*** Data Section Begins ***
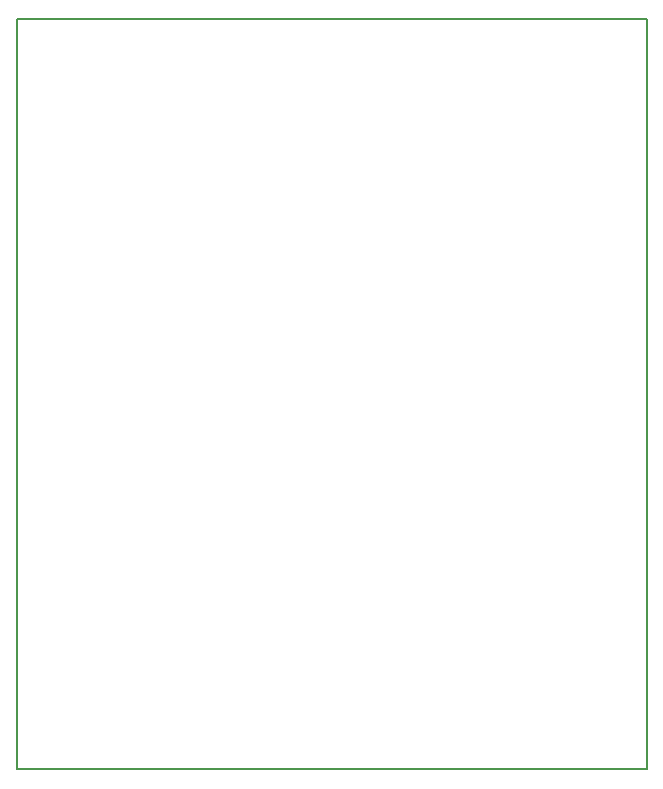
<source format=gbr>
G04 DipTrace 3.1.0.1*
G04 BoardOutline.gbr*
%MOIN*%
G04 #@! TF.FileFunction,Profile*
G04 #@! TF.Part,Single*
%ADD11C,0.006*%
%FSLAX26Y26*%
G04*
G70*
G90*
G75*
G01*
G04 BoardOutline*
%LPD*%
X394000Y394000D2*
D11*
X2494000D1*
Y2894000D1*
X394000D1*
Y394000D1*
M02*

</source>
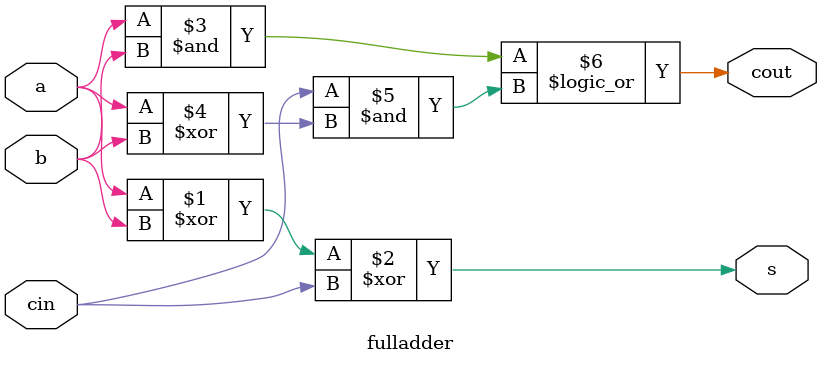
<source format=v>
module fulladder(a,b,cin,s,cout);
	input a,b;
	input cin;
	output s,cout;
	
	assign s=a^b^cin;
	assign cout=a&b||cin&(a^b);


endmodule

</source>
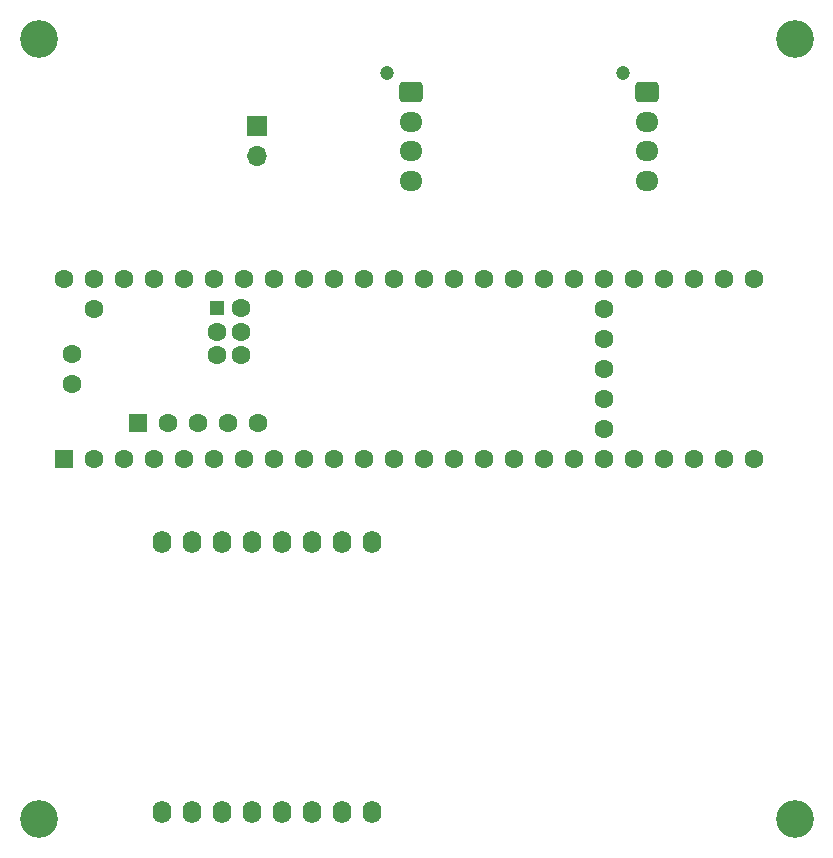
<source format=gbr>
G04 #@! TF.GenerationSoftware,KiCad,Pcbnew,7.0.8*
G04 #@! TF.CreationDate,2024-01-22T06:11:39-07:00*
G04 #@! TF.ProjectId,telemetry,74656c65-6d65-4747-9279-2e6b69636164,v1*
G04 #@! TF.SameCoordinates,Original*
G04 #@! TF.FileFunction,Soldermask,Bot*
G04 #@! TF.FilePolarity,Negative*
%FSLAX46Y46*%
G04 Gerber Fmt 4.6, Leading zero omitted, Abs format (unit mm)*
G04 Created by KiCad (PCBNEW 7.0.8) date 2024-01-22 06:11:39*
%MOMM*%
%LPD*%
G01*
G04 APERTURE LIST*
G04 Aperture macros list*
%AMRoundRect*
0 Rectangle with rounded corners*
0 $1 Rounding radius*
0 $2 $3 $4 $5 $6 $7 $8 $9 X,Y pos of 4 corners*
0 Add a 4 corners polygon primitive as box body*
4,1,4,$2,$3,$4,$5,$6,$7,$8,$9,$2,$3,0*
0 Add four circle primitives for the rounded corners*
1,1,$1+$1,$2,$3*
1,1,$1+$1,$4,$5*
1,1,$1+$1,$6,$7*
1,1,$1+$1,$8,$9*
0 Add four rect primitives between the rounded corners*
20,1,$1+$1,$2,$3,$4,$5,0*
20,1,$1+$1,$4,$5,$6,$7,0*
20,1,$1+$1,$6,$7,$8,$9,0*
20,1,$1+$1,$8,$9,$2,$3,0*%
G04 Aperture macros list end*
%ADD10C,3.200000*%
%ADD11C,1.200000*%
%ADD12RoundRect,0.250000X-0.725000X0.600000X-0.725000X-0.600000X0.725000X-0.600000X0.725000X0.600000X0*%
%ADD13O,1.950000X1.700000*%
%ADD14R,1.700000X1.700000*%
%ADD15O,1.700000X1.700000*%
%ADD16O,1.600000X1.900000*%
%ADD17R,1.600000X1.600000*%
%ADD18C,1.600000*%
%ADD19R,1.300000X1.300000*%
G04 APERTURE END LIST*
D10*
X171000000Y-129000000D03*
D11*
X156500000Y-65900000D03*
D12*
X158500000Y-67500000D03*
D13*
X158500000Y-70000000D03*
X158500000Y-72500000D03*
X158500000Y-75000000D03*
D10*
X107000000Y-63000000D03*
D11*
X136500000Y-65900000D03*
D12*
X138500000Y-67500000D03*
D13*
X138500000Y-70000000D03*
X138500000Y-72500000D03*
X138500000Y-75000000D03*
D14*
X125500000Y-70360000D03*
D15*
X125500000Y-72900000D03*
D10*
X171000000Y-63000000D03*
X107000000Y-129000000D03*
D16*
X135247500Y-105570000D03*
X132707500Y-105570000D03*
X130167500Y-105570000D03*
X127627500Y-105570000D03*
X125087500Y-105570000D03*
X122547500Y-105570000D03*
X120007500Y-105570000D03*
X117467500Y-105570000D03*
X117467500Y-128430000D03*
X120007500Y-128430000D03*
X122547500Y-128430000D03*
X125087500Y-128430000D03*
X127627500Y-128430000D03*
X130167500Y-128430000D03*
X132707500Y-128430000D03*
X135247500Y-128430000D03*
D17*
X109125000Y-98580000D03*
D18*
X111665000Y-98580000D03*
X114205000Y-98580000D03*
X116745000Y-98580000D03*
X119285000Y-98580000D03*
X121825000Y-98580000D03*
X124365000Y-98580000D03*
X126905000Y-98580000D03*
X129445000Y-98580000D03*
X131985000Y-98580000D03*
X134525000Y-98580000D03*
X137065000Y-98580000D03*
X139605000Y-98580000D03*
X142145000Y-98580000D03*
X144685000Y-98580000D03*
X147225000Y-98580000D03*
X149765000Y-98580000D03*
X152305000Y-98580000D03*
X154845000Y-98580000D03*
X157385000Y-98580000D03*
X159925000Y-98580000D03*
X162465000Y-98580000D03*
X165005000Y-98580000D03*
X167545000Y-98580000D03*
X167545000Y-83340000D03*
X165005000Y-83340000D03*
X162465000Y-83340000D03*
X159925000Y-83340000D03*
X157385000Y-83340000D03*
X154845000Y-83340000D03*
X152305000Y-83340000D03*
X149765000Y-83340000D03*
X147225000Y-83340000D03*
X144685000Y-83340000D03*
X142145000Y-83340000D03*
X139605000Y-83340000D03*
X137065000Y-83340000D03*
X134525000Y-83340000D03*
X131985000Y-83340000D03*
X129445000Y-83340000D03*
X126905000Y-83340000D03*
X124365000Y-83340000D03*
X121825000Y-83340000D03*
X119285000Y-83340000D03*
X116745000Y-83340000D03*
X114205000Y-83340000D03*
X111665000Y-83340000D03*
X109125000Y-83340000D03*
X111665000Y-85880000D03*
X154845000Y-96040000D03*
X154845000Y-93500000D03*
X154845000Y-90960000D03*
X154845000Y-88420000D03*
X154845000Y-85880000D03*
D17*
X115424200Y-95529200D03*
D18*
X117964200Y-95529200D03*
X120504200Y-95529200D03*
X123044200Y-95529200D03*
X125584200Y-95529200D03*
D19*
X122095000Y-85778400D03*
D18*
X122095000Y-87778400D03*
X122095000Y-89778400D03*
X124095000Y-89778400D03*
X124095000Y-87778400D03*
X124095000Y-85778400D03*
X109855000Y-89690000D03*
X109855000Y-92230000D03*
M02*

</source>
*** Data Section Ends ***
## Assignment
Restate the data above verbatim, skipping every image.

## Exercise output
<source format=gbr>
G04 DipTrace 3.1.0.1*
G04 BoardOutline.gbr*
%MOIN*%
G04 #@! TF.FileFunction,Profile*
G04 #@! TF.Part,Single*
%ADD11C,0.006*%
%FSLAX26Y26*%
G04*
G70*
G90*
G75*
G01*
G04 BoardOutline*
%LPD*%
X394000Y394000D2*
D11*
X2494000D1*
Y2894000D1*
X394000D1*
Y394000D1*
M02*

</source>
<source format=v>
module fulladder(a,b,cin,s,cout);
	input a,b;
	input cin;
	output s,cout;
	
	assign s=a^b^cin;
	assign cout=a&b||cin&(a^b);


endmodule

</source>
<source format=gbr>
G04 #@! TF.GenerationSoftware,KiCad,Pcbnew,7.0.8*
G04 #@! TF.CreationDate,2024-01-22T06:11:39-07:00*
G04 #@! TF.ProjectId,telemetry,74656c65-6d65-4747-9279-2e6b69636164,v1*
G04 #@! TF.SameCoordinates,Original*
G04 #@! TF.FileFunction,Soldermask,Bot*
G04 #@! TF.FilePolarity,Negative*
%FSLAX46Y46*%
G04 Gerber Fmt 4.6, Leading zero omitted, Abs format (unit mm)*
G04 Created by KiCad (PCBNEW 7.0.8) date 2024-01-22 06:11:39*
%MOMM*%
%LPD*%
G01*
G04 APERTURE LIST*
G04 Aperture macros list*
%AMRoundRect*
0 Rectangle with rounded corners*
0 $1 Rounding radius*
0 $2 $3 $4 $5 $6 $7 $8 $9 X,Y pos of 4 corners*
0 Add a 4 corners polygon primitive as box body*
4,1,4,$2,$3,$4,$5,$6,$7,$8,$9,$2,$3,0*
0 Add four circle primitives for the rounded corners*
1,1,$1+$1,$2,$3*
1,1,$1+$1,$4,$5*
1,1,$1+$1,$6,$7*
1,1,$1+$1,$8,$9*
0 Add four rect primitives between the rounded corners*
20,1,$1+$1,$2,$3,$4,$5,0*
20,1,$1+$1,$4,$5,$6,$7,0*
20,1,$1+$1,$6,$7,$8,$9,0*
20,1,$1+$1,$8,$9,$2,$3,0*%
G04 Aperture macros list end*
%ADD10C,3.200000*%
%ADD11C,1.200000*%
%ADD12RoundRect,0.250000X-0.725000X0.600000X-0.725000X-0.600000X0.725000X-0.600000X0.725000X0.600000X0*%
%ADD13O,1.950000X1.700000*%
%ADD14R,1.700000X1.700000*%
%ADD15O,1.700000X1.700000*%
%ADD16O,1.600000X1.900000*%
%ADD17R,1.600000X1.600000*%
%ADD18C,1.600000*%
%ADD19R,1.300000X1.300000*%
G04 APERTURE END LIST*
D10*
X171000000Y-129000000D03*
D11*
X156500000Y-65900000D03*
D12*
X158500000Y-67500000D03*
D13*
X158500000Y-70000000D03*
X158500000Y-72500000D03*
X158500000Y-75000000D03*
D10*
X107000000Y-63000000D03*
D11*
X136500000Y-65900000D03*
D12*
X138500000Y-67500000D03*
D13*
X138500000Y-70000000D03*
X138500000Y-72500000D03*
X138500000Y-75000000D03*
D14*
X125500000Y-70360000D03*
D15*
X125500000Y-72900000D03*
D10*
X171000000Y-63000000D03*
X107000000Y-129000000D03*
D16*
X135247500Y-105570000D03*
X132707500Y-105570000D03*
X130167500Y-105570000D03*
X127627500Y-105570000D03*
X125087500Y-105570000D03*
X122547500Y-105570000D03*
X120007500Y-105570000D03*
X117467500Y-105570000D03*
X117467500Y-128430000D03*
X120007500Y-128430000D03*
X122547500Y-128430000D03*
X125087500Y-128430000D03*
X127627500Y-128430000D03*
X130167500Y-128430000D03*
X132707500Y-128430000D03*
X135247500Y-128430000D03*
D17*
X109125000Y-98580000D03*
D18*
X111665000Y-98580000D03*
X114205000Y-98580000D03*
X116745000Y-98580000D03*
X119285000Y-98580000D03*
X121825000Y-98580000D03*
X124365000Y-98580000D03*
X126905000Y-98580000D03*
X129445000Y-98580000D03*
X131985000Y-98580000D03*
X134525000Y-98580000D03*
X137065000Y-98580000D03*
X139605000Y-98580000D03*
X142145000Y-98580000D03*
X144685000Y-98580000D03*
X147225000Y-98580000D03*
X149765000Y-98580000D03*
X152305000Y-98580000D03*
X154845000Y-98580000D03*
X157385000Y-98580000D03*
X159925000Y-98580000D03*
X162465000Y-98580000D03*
X165005000Y-98580000D03*
X167545000Y-98580000D03*
X167545000Y-83340000D03*
X165005000Y-83340000D03*
X162465000Y-83340000D03*
X159925000Y-83340000D03*
X157385000Y-83340000D03*
X154845000Y-83340000D03*
X152305000Y-83340000D03*
X149765000Y-83340000D03*
X147225000Y-83340000D03*
X144685000Y-83340000D03*
X142145000Y-83340000D03*
X139605000Y-83340000D03*
X137065000Y-83340000D03*
X134525000Y-83340000D03*
X131985000Y-83340000D03*
X129445000Y-83340000D03*
X126905000Y-83340000D03*
X124365000Y-83340000D03*
X121825000Y-83340000D03*
X119285000Y-83340000D03*
X116745000Y-83340000D03*
X114205000Y-83340000D03*
X111665000Y-83340000D03*
X109125000Y-83340000D03*
X111665000Y-85880000D03*
X154845000Y-96040000D03*
X154845000Y-93500000D03*
X154845000Y-90960000D03*
X154845000Y-88420000D03*
X154845000Y-85880000D03*
D17*
X115424200Y-95529200D03*
D18*
X117964200Y-95529200D03*
X120504200Y-95529200D03*
X123044200Y-95529200D03*
X125584200Y-95529200D03*
D19*
X122095000Y-85778400D03*
D18*
X122095000Y-87778400D03*
X122095000Y-89778400D03*
X124095000Y-89778400D03*
X124095000Y-87778400D03*
X124095000Y-85778400D03*
X109855000Y-89690000D03*
X109855000Y-92230000D03*
M02*

</source>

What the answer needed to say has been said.